Oil and gas firms know better. Randy Teeuwen, spokesman for EnCana, North America’s largest oil and gas producer, characterized the current slowdown in drilling more accurately this past spring. He told the Pinedale Roundup in Wyoming that “We’re like most industries right now — banking, finance, auto industry, real estate. All the economic sectors are experiencing some downturn, and are sort of at the mercy of the national economy and the local economy.”

In June, EnCana announced that it would shut down large numbers of its producing natural gas wells in Canada and the United States until natural gas prices rose again. Other natural gas companies have done the same, as have most coal companies.

So it makes no sense to blame Secretary Salazar for the decline in interest in new federal oil and gas leasing. Blame the recession for causing the prices of oil, natural gas, and coal to tumble dramatically, by 40 to 70 percent between the summer of 2008 and the summer and fall of 2009. That is why there has been less enthusiasm among companies for leasing more federal lands for oil and gas development.

It is also why only 3,267 wells were drilled last year, even though the Obama administration’s BLM issued 4,487 drilling permits. Access to leases is simply not an issue these days for the oil and gas industry.  Nationwide, over 65 percent of the on-shore oil and gas leases that industry held in 2008 were not being developed. These undeveloped leases cover a huge amount of land that’s mostly in the West — over 32.5 million acres.
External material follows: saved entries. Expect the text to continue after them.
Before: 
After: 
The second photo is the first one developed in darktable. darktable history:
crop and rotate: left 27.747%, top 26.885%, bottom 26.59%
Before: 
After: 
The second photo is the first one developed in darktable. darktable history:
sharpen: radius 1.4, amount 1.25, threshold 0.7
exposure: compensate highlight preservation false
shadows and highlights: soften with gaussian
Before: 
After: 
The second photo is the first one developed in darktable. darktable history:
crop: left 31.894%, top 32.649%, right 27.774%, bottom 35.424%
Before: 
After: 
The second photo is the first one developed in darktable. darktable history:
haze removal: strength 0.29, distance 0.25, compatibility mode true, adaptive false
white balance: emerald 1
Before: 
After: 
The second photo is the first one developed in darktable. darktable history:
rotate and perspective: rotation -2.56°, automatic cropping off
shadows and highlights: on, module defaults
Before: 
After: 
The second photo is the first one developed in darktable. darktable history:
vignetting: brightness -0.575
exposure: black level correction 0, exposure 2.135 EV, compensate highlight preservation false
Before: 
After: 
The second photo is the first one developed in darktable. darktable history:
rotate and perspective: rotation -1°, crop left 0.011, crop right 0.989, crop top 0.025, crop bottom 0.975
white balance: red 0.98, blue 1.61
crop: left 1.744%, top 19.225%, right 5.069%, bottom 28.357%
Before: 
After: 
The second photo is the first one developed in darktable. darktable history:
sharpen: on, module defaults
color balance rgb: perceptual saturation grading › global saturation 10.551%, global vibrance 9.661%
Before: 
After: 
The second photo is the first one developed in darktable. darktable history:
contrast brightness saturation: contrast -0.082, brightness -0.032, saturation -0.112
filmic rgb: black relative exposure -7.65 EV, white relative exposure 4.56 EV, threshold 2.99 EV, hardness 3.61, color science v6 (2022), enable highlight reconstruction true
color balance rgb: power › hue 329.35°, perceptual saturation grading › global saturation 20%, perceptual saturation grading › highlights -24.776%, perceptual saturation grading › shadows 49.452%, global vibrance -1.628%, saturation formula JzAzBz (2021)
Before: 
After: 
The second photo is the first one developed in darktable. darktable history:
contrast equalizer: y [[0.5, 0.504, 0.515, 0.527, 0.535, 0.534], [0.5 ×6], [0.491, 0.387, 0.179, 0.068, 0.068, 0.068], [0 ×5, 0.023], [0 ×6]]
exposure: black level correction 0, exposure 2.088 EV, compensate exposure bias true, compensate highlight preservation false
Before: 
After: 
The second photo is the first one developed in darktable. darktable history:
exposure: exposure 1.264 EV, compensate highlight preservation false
On Jan. 6, Interior Secretary Ken Salazar introduced a new set of onshore oil and gas lease reforms, arguing that they will provide more economic certainty for the industry and increased savings for the taxpayer. Going slower, according to Salazar, will reduce the likelihood of legal battles. Only 1 percent of oil and gas leases were protested in 1998, he said, as opposed to 40 percent in 2008. Fewer protests  mean fewer costs for the American taxpayer, because less  money ends up going to help resolve  protests and lawsuits.  Reform will also provide more certainty for the industry, as companies will not end up bidding on leases that then turn out to be inaccessible due to unresolved protests.

Yet for some reason, we continue to hear industry arguing that reform of leasing policy will curb development of domestic resources.
Secretary Salazar has an enormous responsibility over the management of our public lands and our need for energy development. The current slowdown in oil and gas drilling is an opportune time to find the right balance between our need for fossil fuels, our continued development of renewable energy sources like wind and solar, and the long-term health and safety of our air, water and wildlife.

As Salazar recently put it, “Trade groups for the oil and gas industry need to understand they don’t own the public lands.  Taxpayers do.”

He is right, and he needs to work to strike the right balance. After eight years of an energy policy highlighted by a tilt toward industry and an historic lack of oversight, it is perhaps understandable that oil and gas companies now resist a more balanced approach.  Our nation is better served by a measured approach that reduces the boom-and-bust extremes the West has suffered through in the past. That’s especially true for those communities where resource extraction is occurring.

Thomas Power is a contributor to Writers on the Range, a service of High Country News (hcn.org). He has been an economics professor at the University of Montana for 40 years and is the author of six books on natural resource economics.